Enfin, à l’abri du MARAS, l’ensemble supérieur montre une présence du renne supérieure à la moitié des restes déterminés. La dominance de cette espèce reste néanmoins peu marquée. Au vu des autres associations fauniques du gisement, cette brève supériorité serait plus due aux variations du climat, très rigoureux dans cet ensemble, qu’à une réelle sélection humaine (pas de Carnivores). Les spectres fauniques du niveau 1 et des couches supérieures sont en effet assez révélateurs de la variété animale offerte par l’environnement. A quelques kilomètres de la vallée du Rhône, le Maras permettait aux hommes d’accéder rapidement aux grands troupeaux de rennes, de chevaux et de bisons. Le renne étant le gibier le plus facile des trois, cela expliquerait qu’il ait été apporté à l’habitat en plus grande quantité. Les petites quantités de cerfs et de chevreuils représentées dans ces niveaux sont cohérentes avec le recul des forêts durant ces périodes froides et arides. En revanche, dans l’ensemble inférieur, le retour de ces espèces de milieux boisés au détriment du renne et du bison révèle l’adoucissement du climat. Les chevaux, toujours présents en quantités non négligeables, indiquent la persistance des milieux ouverts. Dans cet abri, le prélèvement des proies apparaît donc assez révélateur des proportions offertes par les environnements qui se sont succédé au fil des occupations humaines.

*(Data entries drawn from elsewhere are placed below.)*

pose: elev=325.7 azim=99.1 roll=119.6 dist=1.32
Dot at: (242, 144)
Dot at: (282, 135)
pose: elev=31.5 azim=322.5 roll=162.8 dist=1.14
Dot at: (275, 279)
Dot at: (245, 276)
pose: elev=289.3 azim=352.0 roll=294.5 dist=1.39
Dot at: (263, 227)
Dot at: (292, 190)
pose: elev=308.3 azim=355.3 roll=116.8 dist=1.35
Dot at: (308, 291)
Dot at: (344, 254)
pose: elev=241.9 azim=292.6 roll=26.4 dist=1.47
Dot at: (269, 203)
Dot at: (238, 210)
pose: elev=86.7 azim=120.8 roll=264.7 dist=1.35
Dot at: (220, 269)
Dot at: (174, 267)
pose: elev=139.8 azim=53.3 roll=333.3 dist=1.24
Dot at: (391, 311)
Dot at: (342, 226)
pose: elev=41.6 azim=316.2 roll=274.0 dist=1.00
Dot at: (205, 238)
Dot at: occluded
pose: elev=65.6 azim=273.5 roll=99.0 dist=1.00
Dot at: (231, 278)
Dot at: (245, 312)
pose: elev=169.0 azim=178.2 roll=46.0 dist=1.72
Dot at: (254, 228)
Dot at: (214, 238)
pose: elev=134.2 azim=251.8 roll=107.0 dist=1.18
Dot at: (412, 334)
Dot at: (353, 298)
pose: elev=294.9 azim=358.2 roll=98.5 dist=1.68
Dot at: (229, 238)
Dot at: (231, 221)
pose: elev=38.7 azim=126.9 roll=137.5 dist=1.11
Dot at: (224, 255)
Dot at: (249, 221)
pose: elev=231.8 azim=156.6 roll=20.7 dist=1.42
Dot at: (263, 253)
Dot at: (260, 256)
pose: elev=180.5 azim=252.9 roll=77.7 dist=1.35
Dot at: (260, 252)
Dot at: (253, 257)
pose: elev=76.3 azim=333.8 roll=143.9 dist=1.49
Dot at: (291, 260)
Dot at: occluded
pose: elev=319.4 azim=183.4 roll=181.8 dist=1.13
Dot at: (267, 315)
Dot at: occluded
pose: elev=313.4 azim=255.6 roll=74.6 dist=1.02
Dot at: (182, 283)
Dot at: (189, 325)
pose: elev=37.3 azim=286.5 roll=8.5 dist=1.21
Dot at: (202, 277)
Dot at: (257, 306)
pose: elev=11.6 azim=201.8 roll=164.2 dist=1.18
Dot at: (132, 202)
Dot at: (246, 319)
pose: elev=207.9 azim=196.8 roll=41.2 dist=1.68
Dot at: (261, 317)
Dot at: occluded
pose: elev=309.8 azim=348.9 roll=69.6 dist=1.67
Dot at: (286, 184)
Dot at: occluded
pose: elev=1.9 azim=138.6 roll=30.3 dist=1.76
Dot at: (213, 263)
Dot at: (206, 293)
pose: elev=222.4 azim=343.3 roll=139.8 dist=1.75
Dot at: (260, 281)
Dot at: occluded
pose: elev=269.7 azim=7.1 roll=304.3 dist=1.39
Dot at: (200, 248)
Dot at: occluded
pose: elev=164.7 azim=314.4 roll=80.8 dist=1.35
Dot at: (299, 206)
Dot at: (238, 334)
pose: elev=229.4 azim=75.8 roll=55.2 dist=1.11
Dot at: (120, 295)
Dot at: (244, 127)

Dans les autres sites et les autres niveaux, les espèces dominantes ne dépassent pas les 50 % du spectre des ongulés en NRDt, à l’exception de la couche 3 de Flandin où le cerf atteint 52,7 % du NRDt mais seulement le quart du NMI. Elles sont associées dans ces assemblages à des espèces secondaires plus variées et bien mieux représentées. C’est notamment le cas de l’ensemble F de PAYRE, où les cerfs partagent le spectre avec les chevaux, les grands Bovidés, les rhinocéros, les chevreuils et les tahrs, de la BAUME FLANDIN qui associe, de même, les cerfs chevaux, aux grands Bovidés et aux chevreuils, et du MARAS (ensemble inférieur et niveau 1) et du FIGUIER, qui divisent leurs liste faunique entre rennes et cerfs d’une part, et chevaux, Bovinés, chevreuils et sangliers d’autre part (bouquetins et chamois en plus pour le Figuier). Malgré la dominance persistante d’un herbivore, l’approvisionnement est plus diversifié, mettant à profit de façon plus équilibrée les diverses niches écologiques présentes dans l’environnement.